China Blames Climate Talks Standoff on Rich Nations

China said on Friday that rich nations must lock in fresh vows to slash greenhouse gas output to unblock talks for a new climate change deal, while some negotiators said Beijing was holding progress hostage.

The feuding over the future of a key U.N. treaty to fight climate change, the Kyoto Protocol, is dimming hopes that talks in the Chinese city of Tianjin can lay the foundation for agreement on a broader climate pact that could emerge next year.

The week-long talks wrap up on Saturday and are the last negotiation round before a high-level meeting in Cancun, Mexico, in less than two months.

Kyoto’s first phase ends in 2012 and what happens after that is unclear, with disagreement over whether the pact should be extended or replaced with a new treaty that binds all big greenhouse gas polluting nations.

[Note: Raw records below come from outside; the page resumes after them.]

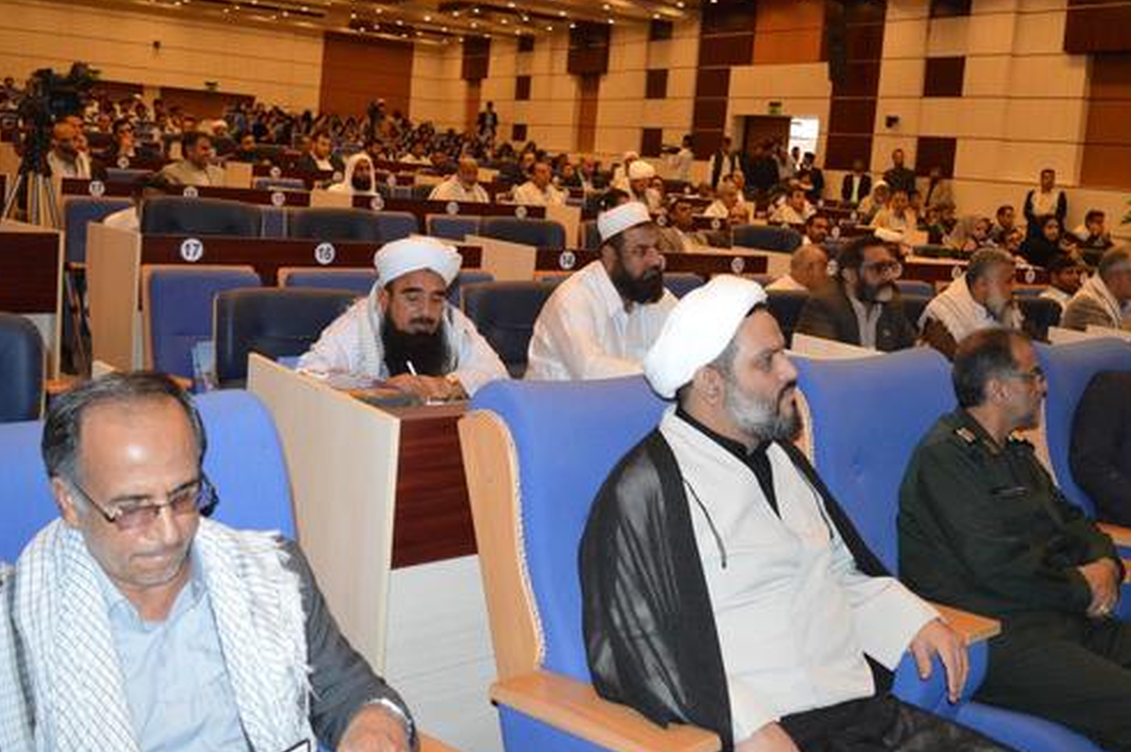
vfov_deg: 38.6
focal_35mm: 34
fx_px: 1067
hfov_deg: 55.7
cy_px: 294
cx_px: 621
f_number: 3.5
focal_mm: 18
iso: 3200
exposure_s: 1/60
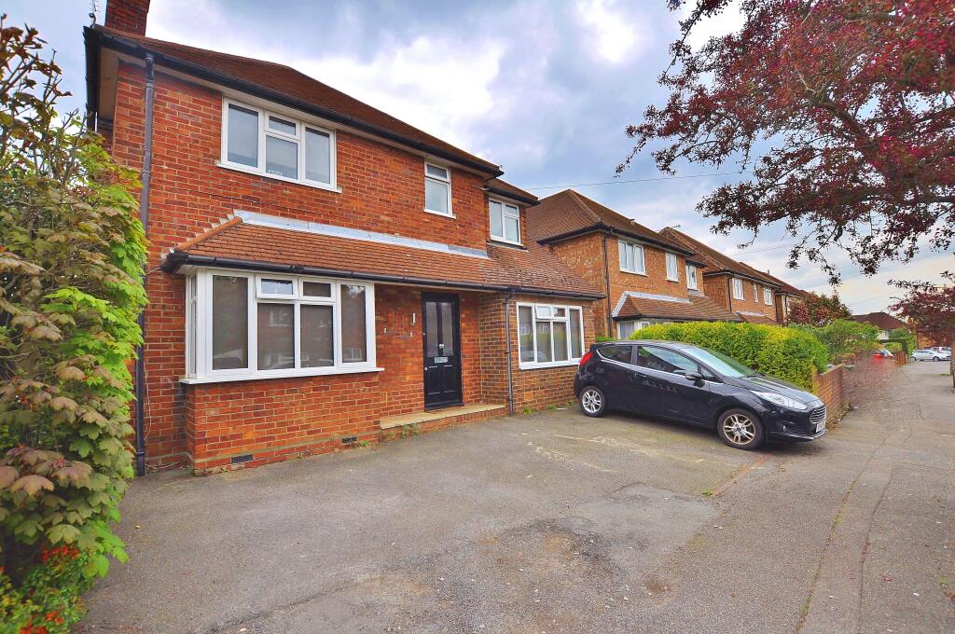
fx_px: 397
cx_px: 478
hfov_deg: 100.5
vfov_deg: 77.2
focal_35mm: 15
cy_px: 317
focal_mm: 10
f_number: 8
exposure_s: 1/250
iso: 200
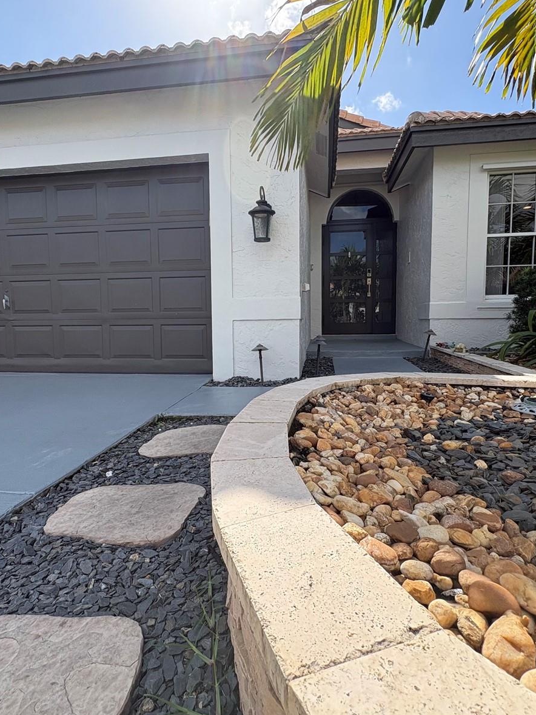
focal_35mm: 19
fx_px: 392
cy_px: 354
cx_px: 266
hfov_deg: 68.7
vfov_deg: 84.7
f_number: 2.2
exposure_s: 1/1094
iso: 50
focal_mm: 2.22
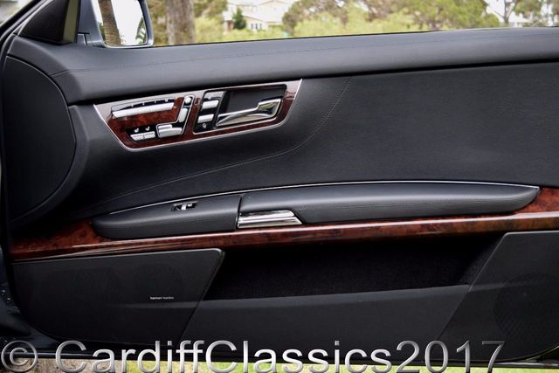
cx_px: 280
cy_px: 186
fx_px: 652
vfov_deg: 31.9
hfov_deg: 46.4
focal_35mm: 42
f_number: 4.2
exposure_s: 1/60
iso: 400
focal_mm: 28
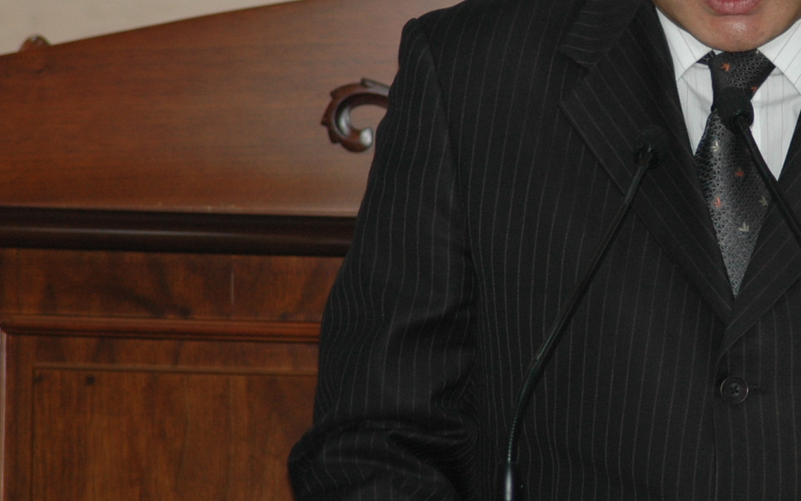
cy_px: 52
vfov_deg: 1.3
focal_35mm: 980
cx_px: 732
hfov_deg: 2.1
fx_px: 21390
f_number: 5.6
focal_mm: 300
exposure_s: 1/60
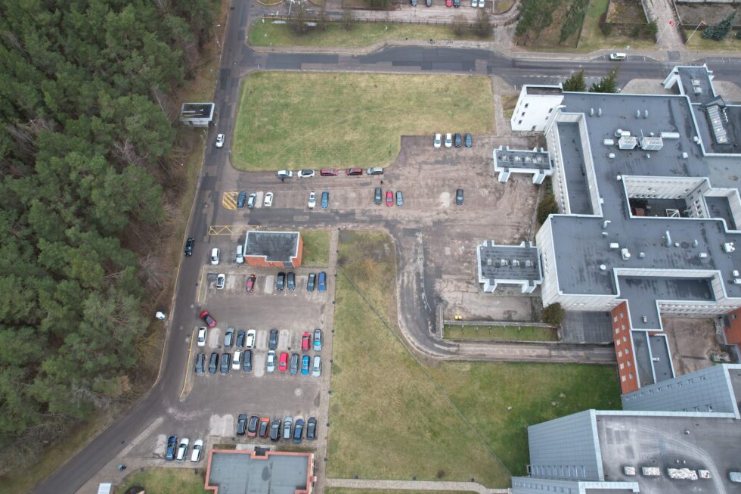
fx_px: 473
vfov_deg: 55.1
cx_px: 382
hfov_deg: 76.1
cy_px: 248
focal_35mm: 23
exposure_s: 1/80
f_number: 2.8
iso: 100
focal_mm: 8.38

The quarrel is unsettling investors hoping for certainty on climate policies and financing that hinges on the negotiations agreeing on a tougher climate pact.

The United Nations is also growing increasingly worried the talks will stall and create a gap from 2013 that could undermine Kyoto’s $2.7-billion carbon market.

“We’re afraid that some people try to kill KP (the Kyoto Protocol),” said Huang Huikang, China’s recently appointed Special Representative for Climate Change Negotiations.

Huang said advanced economies should clear a pathway for talks on the legal dimensions of the next phase from 2013 by locking in new vows to cut emissions blamed for global warming.

“Now the key issue is the lack of any substantive progress on the developed countries’ side. If Annex 1 countries take the lead in the mitigation process, I suppose developing countries will do their part,” said Huang.

“But the precondition is mitigation by developed countries and money, support for developing countries, as well as technology transfers. Without these preconditions, it’s unfair to ask developing countries at this moment to do more,” he told reporters.

Kyoto binds nearly 40 rich, or Annex 1, nations to meet emissions reduction targets, also called mitigation.

Under Kyoto, developing nations are obliged to take voluntary steps to curb the growth of their emissions.

Washington and other rich nations want a new global pact to reflect the surge in emissions from the developing world, now accounting for more than half of mankind’s annual greenhouse gas pollution. They want poorer nations to sign up to legally binding emissions reduction steps.

Talks last year failed to agree on a binding treaty and climaxed in a bitter meeting in Copenhagen, which produced a non-binding accord that later recorded the emissions vows of participant countries.

TARGETS FIRST
Several delegates said China, backed by Brazil, were the two countries among the 177 governments in Tianjin holding up talks on legal issues raised by extending Kyoto after 2012.

One said China’s blocking of the discussions could drag down agreement on issues such as funds to help poor societies cope with global warming and the transfer of green technologies.

“A generous interpretation is that they’re doing this to keep Kyoto as they want it,” said one negotiator from a smaller developing country. “But this will only encourage Western countries to argue that Kyoto is dead.”

The dispute underscores how vulnerable the tortuous negotiations on climate change are to procedural disputes.

China is the world’s biggest greenhouse gas emitter, having passed the United States, but its emissions per-capita remain well below Western levels.

China’s emissions are set to keep growing for years to come, and it wants rich nations to slash theirs so that developing countries have the room to grow.

Huang, the Chinese climate envoy, said the developed nations under the Kyoto Protocol should now spell out that they “must reach the target of more than 40 percent emissions reduction based on the 1990 level”, which is Kyoto’s base year.